CBS relocated “The Good Wife” to make way for “Unforgettable,” and on paper (or at least, a crime blotter), it’s a solid bet. While the net’s most-admired drama had clearly topped out ratings-wise Tuesdays, this “The Mentalist”-like procedural has greater potential to extend the vibe established by the “NCIS” block into the 10 p.m. hour. Star Poppy Montgomery is a trifle uneven in the lead, but there’s enough intrigue surrounding the real-if-rare condition/ability she possesses — namely, remembering everything — to provide the show an opportunity to take root. Barring that, how does “NCIS: Unforgettable” sound?
An ex-cop (aren’t they all?), Montgomery’s Carrie Wells has taken refuge in Queens, where she pays the bills by employing her unusual talent to count cards while gambling, and does penance by working with Alzheimer’s patients.
Soon, though, she’s recruited by her ex-partner and former lover Al (Dylan Walsh) to assist him in investigating the death of a girl almost literally at her doorstep.
In keeping with the need for visual gimmickry in these settings, Carrie “sees” into her own memory, enabling her to reconnect dots in precise detail. But of course, there’s one blank spot: She can’t remember anything about her sister’s murder during her childhood, providing a thread that can be teased out and returned to over future episodes.

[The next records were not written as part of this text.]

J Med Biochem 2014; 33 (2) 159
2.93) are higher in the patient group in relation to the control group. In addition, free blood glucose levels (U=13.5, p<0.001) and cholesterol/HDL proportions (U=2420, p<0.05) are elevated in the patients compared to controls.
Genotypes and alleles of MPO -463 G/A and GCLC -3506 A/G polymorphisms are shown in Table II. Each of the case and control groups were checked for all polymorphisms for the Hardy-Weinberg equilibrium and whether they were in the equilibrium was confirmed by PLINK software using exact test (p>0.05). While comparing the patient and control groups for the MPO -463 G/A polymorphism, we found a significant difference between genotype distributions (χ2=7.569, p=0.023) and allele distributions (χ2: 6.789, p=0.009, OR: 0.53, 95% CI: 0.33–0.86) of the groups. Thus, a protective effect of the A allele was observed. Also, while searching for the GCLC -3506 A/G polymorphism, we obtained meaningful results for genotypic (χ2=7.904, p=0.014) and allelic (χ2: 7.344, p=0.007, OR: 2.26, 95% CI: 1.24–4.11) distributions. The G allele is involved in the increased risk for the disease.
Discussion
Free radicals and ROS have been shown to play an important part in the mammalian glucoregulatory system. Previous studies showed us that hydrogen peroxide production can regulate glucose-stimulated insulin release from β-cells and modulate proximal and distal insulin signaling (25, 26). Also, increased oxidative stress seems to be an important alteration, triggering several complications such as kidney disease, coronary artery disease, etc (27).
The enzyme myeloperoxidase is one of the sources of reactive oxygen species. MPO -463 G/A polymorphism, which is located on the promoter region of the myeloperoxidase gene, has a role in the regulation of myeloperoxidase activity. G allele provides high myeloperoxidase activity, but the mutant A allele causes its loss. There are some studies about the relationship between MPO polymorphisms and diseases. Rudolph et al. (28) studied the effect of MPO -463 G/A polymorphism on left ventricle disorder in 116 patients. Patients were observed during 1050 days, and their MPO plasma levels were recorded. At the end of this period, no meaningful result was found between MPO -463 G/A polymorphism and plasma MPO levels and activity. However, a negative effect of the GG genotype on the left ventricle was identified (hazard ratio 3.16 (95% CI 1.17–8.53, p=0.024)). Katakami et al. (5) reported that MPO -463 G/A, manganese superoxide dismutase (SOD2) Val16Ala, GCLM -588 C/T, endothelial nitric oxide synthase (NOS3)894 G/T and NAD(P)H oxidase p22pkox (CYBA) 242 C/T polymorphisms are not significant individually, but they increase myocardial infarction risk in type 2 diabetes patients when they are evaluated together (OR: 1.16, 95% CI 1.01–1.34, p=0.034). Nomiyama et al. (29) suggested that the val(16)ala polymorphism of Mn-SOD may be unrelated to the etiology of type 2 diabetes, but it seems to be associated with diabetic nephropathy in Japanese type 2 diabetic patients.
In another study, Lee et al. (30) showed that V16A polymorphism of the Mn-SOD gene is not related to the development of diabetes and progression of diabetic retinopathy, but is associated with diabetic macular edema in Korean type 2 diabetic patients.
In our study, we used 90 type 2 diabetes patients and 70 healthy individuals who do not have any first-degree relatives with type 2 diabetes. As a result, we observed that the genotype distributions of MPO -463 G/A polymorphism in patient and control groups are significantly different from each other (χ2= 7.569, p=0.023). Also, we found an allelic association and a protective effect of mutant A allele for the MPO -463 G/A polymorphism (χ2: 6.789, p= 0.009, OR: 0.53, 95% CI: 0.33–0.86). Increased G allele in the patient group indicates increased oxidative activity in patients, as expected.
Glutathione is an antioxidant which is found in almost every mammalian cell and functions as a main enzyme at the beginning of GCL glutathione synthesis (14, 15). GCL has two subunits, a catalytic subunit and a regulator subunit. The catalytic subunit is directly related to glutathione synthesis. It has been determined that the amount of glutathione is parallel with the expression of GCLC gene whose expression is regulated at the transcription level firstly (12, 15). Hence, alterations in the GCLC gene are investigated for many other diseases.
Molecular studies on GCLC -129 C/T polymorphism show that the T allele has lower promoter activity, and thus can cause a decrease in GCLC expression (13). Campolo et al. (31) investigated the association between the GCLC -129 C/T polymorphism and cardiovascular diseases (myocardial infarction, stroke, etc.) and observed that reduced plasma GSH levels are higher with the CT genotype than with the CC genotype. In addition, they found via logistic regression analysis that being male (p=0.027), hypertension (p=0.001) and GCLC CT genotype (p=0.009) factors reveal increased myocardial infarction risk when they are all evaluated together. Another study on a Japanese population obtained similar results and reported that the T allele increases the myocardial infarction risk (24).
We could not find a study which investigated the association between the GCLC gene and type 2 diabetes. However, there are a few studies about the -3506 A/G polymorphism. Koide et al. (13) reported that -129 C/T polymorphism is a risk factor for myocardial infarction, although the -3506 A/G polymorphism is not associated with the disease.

As usual, it’s all a roundabout way to create a cop dynamic with the mildest of twists — what plays like a polished procedural, with a bit more character — as well as built-in romantic tension between the leads. Besides, cops who lack some kind of extra edge or high-tech wrinkle are so, if memory serves, 1999.
On the down side, the initial case in the pilot written by Ed Redlich and John Bellucci isn’t particularly inspired, and doesn’t provide Walsh much to do. That leaves Montgomery to fend for herself, and while she was fine in supporting duty on “Without a Trace” and does swell things to a little black dress, it’s unclear whether the star has the kind of presence necessary to hold centerstage in the way, say, Dana Delany does on ABC’s “Body of Proof,” which happens to be her not-dissimilar time-period rival.
Still, “Unforgettable” certainly lands squarely within CBS’ comfort zone, and does offer the network upside. If only the show itself was, well, a bit more memorable.